• _Ausgangstext_
--

Es ist ein Festmahl. Das Gehirn ist der schmackhafteste Teil des menschlichen Körpers. Die Dorfbewohner von Capdepera müssen vor uns, der Zombie-Meute, entkommen. Sie verstecken sich in Büschen und zwischen geparkten Autos. Aber es gibt kein Entkommen. „Kann ich meinen Papa suchen?", fleht mich ein kleiner Junge an. Aber die Suche wäre zwecklos. Wir haben den Vater wenige Meter weiter bereits erwischt.

Mehr als 1.300 Personen wirken an diesem Samstag (9.3.) an der zweiten Ausgabe des Reality-Spiels Zombie Survival mit. Wie im Vorjahr gilt es für die mit grünen Tüchern ausgestatteten Überlebenden eines Weltuntergangsszenarios den mit roten Tüchern markierten Zombies zu entkommen und nebenher wie bei einer Schnitzeljagd Aufgaben zu lösen. Im Vorjahr gestaltete sich das Spiel einseitig, da es an Zombies mangelte. Die MZ hat sich daher entschlossen, dieses Jahr die Untoten zu unterstützen.

Zuerst muss das passende Erscheinungsbild her. Beim Check-in in der Schulsporthalle S'Alzinar ist eine regelrechte Zombie-Fabrik eingerichtet. In wenigen Minuten gelingt die Verwandlung vom normalen Bürger in einen Untoten. Die Mitarbeiter schminken uns mit Latex gruselig schön. Zerfurchte Augenhöhlen mit heraushängenden Augäpfeln und aufgerissene Mundwinkel, die das Gebiss freilegen, gehören zu den eindrucksvollsten Effekten. Einige Mitspieler kommen zudem in Kostümen, die in den meisten Fällen zerrissen und mit Kunstblut beschmiert sind.

--

• _Erfasste Daten_
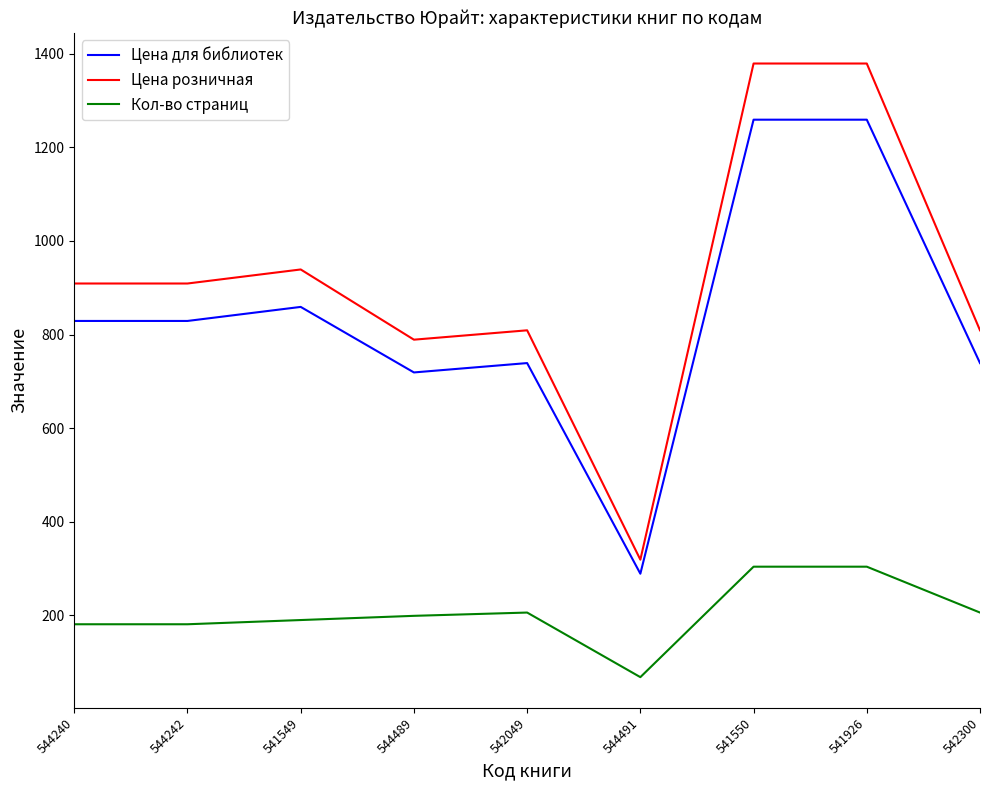

True or false: Цена розничная and Цена для библиотек cross at least once.

False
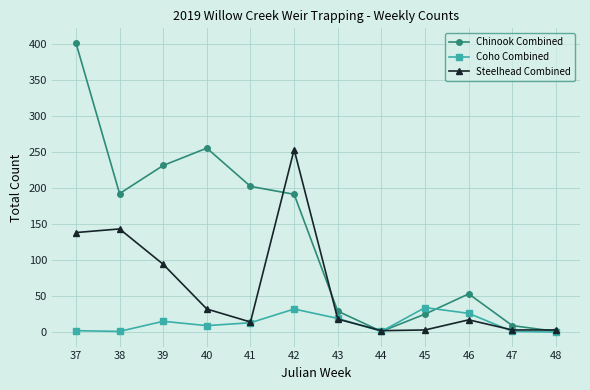

The Chinook Combined series shows 390 at 40. True or false?

False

--

• _Material erkunden_
A – Prüfe anhand des Ausgangstexts, ob diese Aussagen zutreffen: (i) Am Spiel nehmen mehr als 1.300 Personen teil. (ii) Die Überlebenden tragen rote Tücher. (iii) Im Vorjahr gab es zu viele Zombies. Antworte jeweils mit Ja oder Nein und zitiere die entscheidenden Worte des Texts wörtlich.
B – Gib den Abschnitt des Ausgangstexts wörtlich wieder, der mit den Worten „Zuerst muss das" beginnt und mit „Kunstblut beschmiert sind." endet.
Die Daten stammen aus einer anderen Quelle.

• _Antworten pro Aufgabe_
A –
(i) Ja: „Mehr als 1.300 Personen wirken an diesem Samstag (9.3.) an der zweiten Ausgabe des Reality-Spiels Zombie Survival mit."
(ii) Nein: „die mit grünen Tüchern ausgestatteten Überlebenden"
(iii) Nein: „da es an Zombies mangelte"

B –
Zuerst muss das passende Erscheinungsbild her. Beim Check-in in der Schulsporthalle S'Alzinar ist eine regelrechte Zombie-Fabrik eingerichtet. In wenigen Minuten gelingt die Verwandlung vom normalen Bürger in einen Untoten. Die Mitarbeiter schminken uns mit Latex gruselig schön. Zerfurchte Augenhöhlen mit heraushängenden Augäpfeln und aufgerissene Mundwinkel, die das Gebiss freilegen, gehören zu den eindrucksvollsten Effekten. Einige Mitspieler kommen zudem in Kostümen, die in den meisten Fällen zerrissen und mit Kunstblut beschmiert sind.